> _Job_
Scan the records below. List lines holding "repair".

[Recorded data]
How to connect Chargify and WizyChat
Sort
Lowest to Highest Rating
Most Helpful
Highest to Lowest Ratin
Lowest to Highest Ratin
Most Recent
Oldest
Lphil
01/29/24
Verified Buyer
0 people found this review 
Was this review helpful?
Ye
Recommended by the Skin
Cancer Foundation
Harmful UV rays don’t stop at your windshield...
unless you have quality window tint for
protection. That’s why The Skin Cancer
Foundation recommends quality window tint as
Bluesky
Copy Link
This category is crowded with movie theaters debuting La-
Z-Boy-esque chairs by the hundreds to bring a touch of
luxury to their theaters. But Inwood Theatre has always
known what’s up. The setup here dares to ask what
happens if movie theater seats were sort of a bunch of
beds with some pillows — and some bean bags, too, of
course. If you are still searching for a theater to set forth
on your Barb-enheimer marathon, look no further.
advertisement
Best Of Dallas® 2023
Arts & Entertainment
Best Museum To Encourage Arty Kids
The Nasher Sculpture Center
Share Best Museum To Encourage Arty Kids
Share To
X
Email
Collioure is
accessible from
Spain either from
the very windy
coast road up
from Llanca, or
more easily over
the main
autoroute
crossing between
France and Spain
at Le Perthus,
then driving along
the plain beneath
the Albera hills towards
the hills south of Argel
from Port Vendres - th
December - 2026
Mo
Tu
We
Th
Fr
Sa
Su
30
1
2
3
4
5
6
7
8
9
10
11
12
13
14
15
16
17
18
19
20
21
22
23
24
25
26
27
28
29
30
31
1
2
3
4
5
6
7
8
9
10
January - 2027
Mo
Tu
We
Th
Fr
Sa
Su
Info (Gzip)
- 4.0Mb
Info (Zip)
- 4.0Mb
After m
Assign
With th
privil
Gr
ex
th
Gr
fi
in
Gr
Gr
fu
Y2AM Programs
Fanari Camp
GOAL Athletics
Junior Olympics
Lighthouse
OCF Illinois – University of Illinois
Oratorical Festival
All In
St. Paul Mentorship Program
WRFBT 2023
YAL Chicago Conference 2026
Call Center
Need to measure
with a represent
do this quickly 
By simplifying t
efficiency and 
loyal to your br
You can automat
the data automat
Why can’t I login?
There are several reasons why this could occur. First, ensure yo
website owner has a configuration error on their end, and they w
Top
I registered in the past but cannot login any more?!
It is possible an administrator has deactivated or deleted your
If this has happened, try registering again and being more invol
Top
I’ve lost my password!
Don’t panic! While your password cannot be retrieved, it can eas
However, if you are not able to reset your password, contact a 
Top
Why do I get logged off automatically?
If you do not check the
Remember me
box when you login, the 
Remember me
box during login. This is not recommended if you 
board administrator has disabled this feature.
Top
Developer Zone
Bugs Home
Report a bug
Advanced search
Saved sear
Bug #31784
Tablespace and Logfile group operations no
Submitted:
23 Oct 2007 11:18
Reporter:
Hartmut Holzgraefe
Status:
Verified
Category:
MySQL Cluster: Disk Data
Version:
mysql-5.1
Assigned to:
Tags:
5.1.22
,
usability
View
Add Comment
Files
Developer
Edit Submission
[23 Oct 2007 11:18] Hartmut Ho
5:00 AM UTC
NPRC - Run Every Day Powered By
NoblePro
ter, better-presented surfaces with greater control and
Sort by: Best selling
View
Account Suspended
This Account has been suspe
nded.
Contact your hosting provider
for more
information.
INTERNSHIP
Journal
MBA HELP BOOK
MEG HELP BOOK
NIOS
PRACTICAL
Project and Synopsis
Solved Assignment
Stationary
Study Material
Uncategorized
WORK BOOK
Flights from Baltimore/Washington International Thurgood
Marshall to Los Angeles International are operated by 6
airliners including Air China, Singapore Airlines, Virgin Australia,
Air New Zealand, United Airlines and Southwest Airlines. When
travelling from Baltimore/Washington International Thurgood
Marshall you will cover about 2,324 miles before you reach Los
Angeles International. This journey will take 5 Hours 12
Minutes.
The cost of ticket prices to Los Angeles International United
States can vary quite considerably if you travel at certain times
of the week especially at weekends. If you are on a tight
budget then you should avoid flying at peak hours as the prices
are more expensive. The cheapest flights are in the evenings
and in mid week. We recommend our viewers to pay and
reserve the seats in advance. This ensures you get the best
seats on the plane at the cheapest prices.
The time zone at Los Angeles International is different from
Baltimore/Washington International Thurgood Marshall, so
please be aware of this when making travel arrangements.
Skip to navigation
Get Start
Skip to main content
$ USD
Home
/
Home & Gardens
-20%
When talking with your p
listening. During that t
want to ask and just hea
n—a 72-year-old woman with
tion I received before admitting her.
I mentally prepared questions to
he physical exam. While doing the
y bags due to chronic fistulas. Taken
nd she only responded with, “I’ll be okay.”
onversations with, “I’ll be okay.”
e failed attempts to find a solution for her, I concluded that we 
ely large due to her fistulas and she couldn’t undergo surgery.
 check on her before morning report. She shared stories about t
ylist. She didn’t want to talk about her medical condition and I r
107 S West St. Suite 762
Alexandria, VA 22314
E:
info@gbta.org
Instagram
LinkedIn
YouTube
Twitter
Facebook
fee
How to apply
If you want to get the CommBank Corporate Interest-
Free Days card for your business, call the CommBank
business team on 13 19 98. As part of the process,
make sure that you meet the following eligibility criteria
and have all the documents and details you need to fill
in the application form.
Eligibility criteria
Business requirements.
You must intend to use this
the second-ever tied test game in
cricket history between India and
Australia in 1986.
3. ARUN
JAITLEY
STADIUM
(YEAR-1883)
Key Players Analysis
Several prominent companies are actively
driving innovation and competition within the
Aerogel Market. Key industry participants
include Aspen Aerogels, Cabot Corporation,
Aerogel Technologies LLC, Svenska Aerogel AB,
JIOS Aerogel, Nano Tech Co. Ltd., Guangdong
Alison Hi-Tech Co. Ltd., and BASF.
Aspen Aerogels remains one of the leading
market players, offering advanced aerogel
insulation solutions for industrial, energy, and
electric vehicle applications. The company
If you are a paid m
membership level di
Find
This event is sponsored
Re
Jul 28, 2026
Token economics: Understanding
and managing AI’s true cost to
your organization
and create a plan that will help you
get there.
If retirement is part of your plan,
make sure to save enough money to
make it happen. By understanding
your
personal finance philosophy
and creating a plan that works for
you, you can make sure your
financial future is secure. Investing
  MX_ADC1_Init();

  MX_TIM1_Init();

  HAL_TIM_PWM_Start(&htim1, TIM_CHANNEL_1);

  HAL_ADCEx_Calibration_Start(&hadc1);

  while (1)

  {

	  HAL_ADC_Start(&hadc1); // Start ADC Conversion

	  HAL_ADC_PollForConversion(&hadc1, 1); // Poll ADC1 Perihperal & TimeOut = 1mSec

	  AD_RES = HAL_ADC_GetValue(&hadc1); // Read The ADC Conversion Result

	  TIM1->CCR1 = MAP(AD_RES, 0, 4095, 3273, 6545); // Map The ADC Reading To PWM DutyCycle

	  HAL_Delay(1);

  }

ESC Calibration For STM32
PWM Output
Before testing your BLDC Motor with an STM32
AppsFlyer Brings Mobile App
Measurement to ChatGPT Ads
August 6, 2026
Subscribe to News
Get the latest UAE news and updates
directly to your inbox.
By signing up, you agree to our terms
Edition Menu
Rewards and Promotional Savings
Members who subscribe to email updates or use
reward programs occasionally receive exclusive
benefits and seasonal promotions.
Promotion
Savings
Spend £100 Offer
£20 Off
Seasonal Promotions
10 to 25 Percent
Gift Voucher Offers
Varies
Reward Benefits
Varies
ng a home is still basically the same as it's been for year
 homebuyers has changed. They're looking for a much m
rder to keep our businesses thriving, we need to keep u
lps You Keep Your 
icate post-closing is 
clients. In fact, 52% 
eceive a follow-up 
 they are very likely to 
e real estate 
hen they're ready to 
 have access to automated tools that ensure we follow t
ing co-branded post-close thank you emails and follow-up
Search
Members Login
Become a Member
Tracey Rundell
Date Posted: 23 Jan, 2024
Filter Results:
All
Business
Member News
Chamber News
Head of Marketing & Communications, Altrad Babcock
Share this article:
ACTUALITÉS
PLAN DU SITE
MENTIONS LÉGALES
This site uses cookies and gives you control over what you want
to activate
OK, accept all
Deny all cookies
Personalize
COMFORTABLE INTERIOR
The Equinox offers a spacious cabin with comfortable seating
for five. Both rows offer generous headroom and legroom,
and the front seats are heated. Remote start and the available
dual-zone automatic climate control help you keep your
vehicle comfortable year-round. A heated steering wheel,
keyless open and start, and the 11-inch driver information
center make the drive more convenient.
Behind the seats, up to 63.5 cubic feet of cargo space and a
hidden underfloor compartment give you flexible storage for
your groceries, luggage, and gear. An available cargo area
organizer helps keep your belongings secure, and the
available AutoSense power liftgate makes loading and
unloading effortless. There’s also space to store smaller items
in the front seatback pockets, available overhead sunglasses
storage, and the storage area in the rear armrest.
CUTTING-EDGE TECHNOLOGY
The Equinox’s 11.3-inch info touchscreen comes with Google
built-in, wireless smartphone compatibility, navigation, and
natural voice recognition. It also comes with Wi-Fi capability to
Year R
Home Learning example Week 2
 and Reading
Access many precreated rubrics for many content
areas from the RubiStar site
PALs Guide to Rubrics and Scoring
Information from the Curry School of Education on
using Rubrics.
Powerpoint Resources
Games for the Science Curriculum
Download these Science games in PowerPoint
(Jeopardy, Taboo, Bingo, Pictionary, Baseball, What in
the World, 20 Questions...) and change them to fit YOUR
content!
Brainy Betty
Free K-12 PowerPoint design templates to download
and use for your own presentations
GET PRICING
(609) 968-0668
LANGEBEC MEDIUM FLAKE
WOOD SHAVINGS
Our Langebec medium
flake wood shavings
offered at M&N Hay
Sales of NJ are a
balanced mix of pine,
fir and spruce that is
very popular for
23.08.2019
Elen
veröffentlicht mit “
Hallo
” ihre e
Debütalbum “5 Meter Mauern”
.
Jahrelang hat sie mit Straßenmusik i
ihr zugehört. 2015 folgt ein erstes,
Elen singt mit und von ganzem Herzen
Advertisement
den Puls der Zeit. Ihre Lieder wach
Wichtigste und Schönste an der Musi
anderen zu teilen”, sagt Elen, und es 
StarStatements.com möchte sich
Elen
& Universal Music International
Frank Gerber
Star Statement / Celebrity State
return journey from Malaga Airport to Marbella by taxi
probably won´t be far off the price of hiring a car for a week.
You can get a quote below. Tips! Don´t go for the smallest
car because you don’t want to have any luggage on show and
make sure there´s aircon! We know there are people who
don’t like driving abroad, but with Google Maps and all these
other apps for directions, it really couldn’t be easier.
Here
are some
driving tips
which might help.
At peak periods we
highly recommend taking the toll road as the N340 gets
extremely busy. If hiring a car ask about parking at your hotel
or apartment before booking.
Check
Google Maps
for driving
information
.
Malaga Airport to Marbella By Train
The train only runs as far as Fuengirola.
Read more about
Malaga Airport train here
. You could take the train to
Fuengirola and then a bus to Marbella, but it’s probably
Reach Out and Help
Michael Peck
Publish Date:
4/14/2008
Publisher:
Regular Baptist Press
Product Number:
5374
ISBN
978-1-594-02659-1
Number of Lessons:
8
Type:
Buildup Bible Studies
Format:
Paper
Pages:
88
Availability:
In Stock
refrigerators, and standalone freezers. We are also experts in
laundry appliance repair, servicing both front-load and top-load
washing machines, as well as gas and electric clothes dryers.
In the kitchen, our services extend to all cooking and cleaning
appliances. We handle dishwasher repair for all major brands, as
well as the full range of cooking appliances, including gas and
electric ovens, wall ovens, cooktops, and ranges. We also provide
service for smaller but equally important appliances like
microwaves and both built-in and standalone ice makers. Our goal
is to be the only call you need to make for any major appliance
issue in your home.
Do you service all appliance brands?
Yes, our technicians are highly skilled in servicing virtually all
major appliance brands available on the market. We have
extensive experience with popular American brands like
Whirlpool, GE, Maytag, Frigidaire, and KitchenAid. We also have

> _Solved problem_
laundry appliance repair, servicing both front-load and top-load
appliances. We handle dishwasher repair for all major brands, as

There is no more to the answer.